— Ох, и дерзкий ты! — с одобрением сказал крючник.
На этом разговор кончился. Мы легли на брезент, где похрапывали уже ребята. Заснуть не успели. Осветился соседний дебаркадер и прибежал оттуда посыльный будить артель. «Соленые рубахи», почесываясь и поругиваясь, поплелись на «пассажирку». Пристанский агент ждал уже нас и предупредил строго попа-старосту:
— Почаще палку свою в ход пускай. Чтобы одна нога здесь, другая там. Лётом! Какой-то военный генерал на этом пароходе едет, наверх спешит.
— Чего он наверху забыл? — зевнул староста и поскреб под скуфейкой. Видно было, что он спешить не собирается.
— Ты свои акафисты брось! — закипятился агент. — Дело государственное. Давай, давай, ваше преподобие!
— Какое же тут государственное дело может быть? — Староста сел на сходни, готовясь к длинному, неторопливому разговору. — Фронт ихний вон где, а генерал вон куда спешит. Вот ты мне что объясни.
— Ты мне зубы не заговаривай! — взорвался агент. — Раздувай свое кадило, не то в комендантскую отправлю!
Крючники хохотали над его бессильным бешенством. В этот момент кто-то дернул меня сзади за рубаху. Я оглянулся. Это был тот же грузчик, что предупреждал меня о Костоеде.
— Уходи, паря, — шепнул он. — Пристань казаки окружают.
— А может быть, это охрана генерала?
— Генерал через двадцать минут уплывет. Грузу всего пять ящиков чаю. Скорей, паря! Аспан тебя ждет уже!
Грузчик толкнул меня куда-то в темноту. Притаившийся там Аспан потянул меня за рукав. Неосвещенными местами мы перебежали к запасной сходне и с нее спрыгнули на песок. Пылай вдруг приложил палец к губам: в темноте, где-то рядом, фыркнула лошадь, затем послышался звяк трензелей.
— Айда на Дьяконову гору, — шепнул мне в ухо Аспан. Мы побежали по бечевнику.
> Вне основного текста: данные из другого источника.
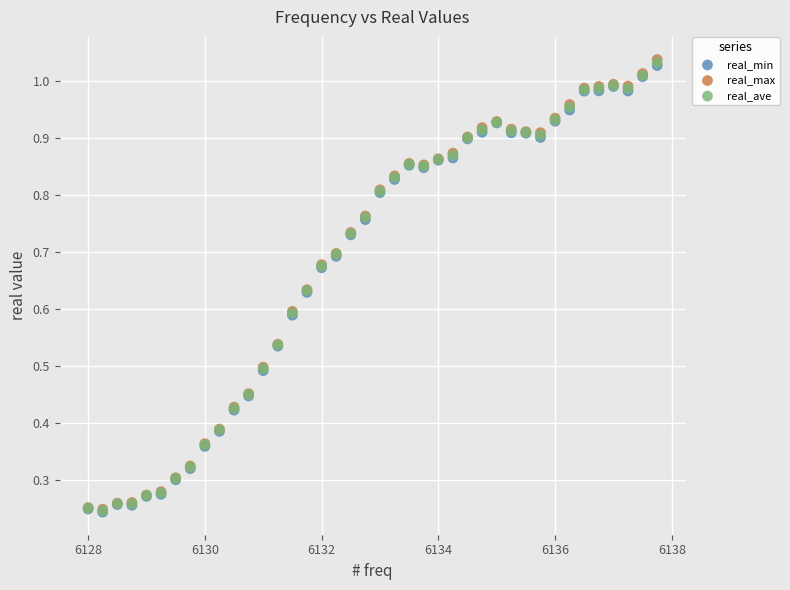

What are all the series names shown in the legend?

real_min, real_max, real_ave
Бродя ночью с Мишей Коноваловым по нашему городу, я долго искал Ермаков камень. И не нашел его. А когда Михаил узнал, что я ищу, он сказал, что кровавый камень разбили на щебенку под асфальт. Асфальт дело очень хорошее, он выгнал из города засыпавшие его пески, но Ермакова камня мне очень жаль.
Поэтому я утром следующего дня сфотографировал Дьяконову гору. Боюсь, исчезнет и она. Из горы начали уже брать глину.
Помню, как мы, слободские мальчишки, раскидывали на ее вершине то стан Ермака, то стан Стеньки Разина. Худосочные, тонконогие и тонкорукие, бледно-зеленые от вечной проголоди, мы казались себе грозными ермаковыми дружинниками или могучими разинскими казаками. Увидев внизу плывущее по реке судно, мы грозно кричали:
— Сарынь на кичку!
А мне Дьяконова гора дорога и по другим воспоминаниям…
…Аспан, обняв руками колени, смотрел неотрывно вниз, на светлую под луной реку. Иртыш несся, слегка покачиваясь в берегах, как конь на стремительном карьере.
— Будто в душу течет, — сказал с радостным изумлением Аспан. — И душа гуляет!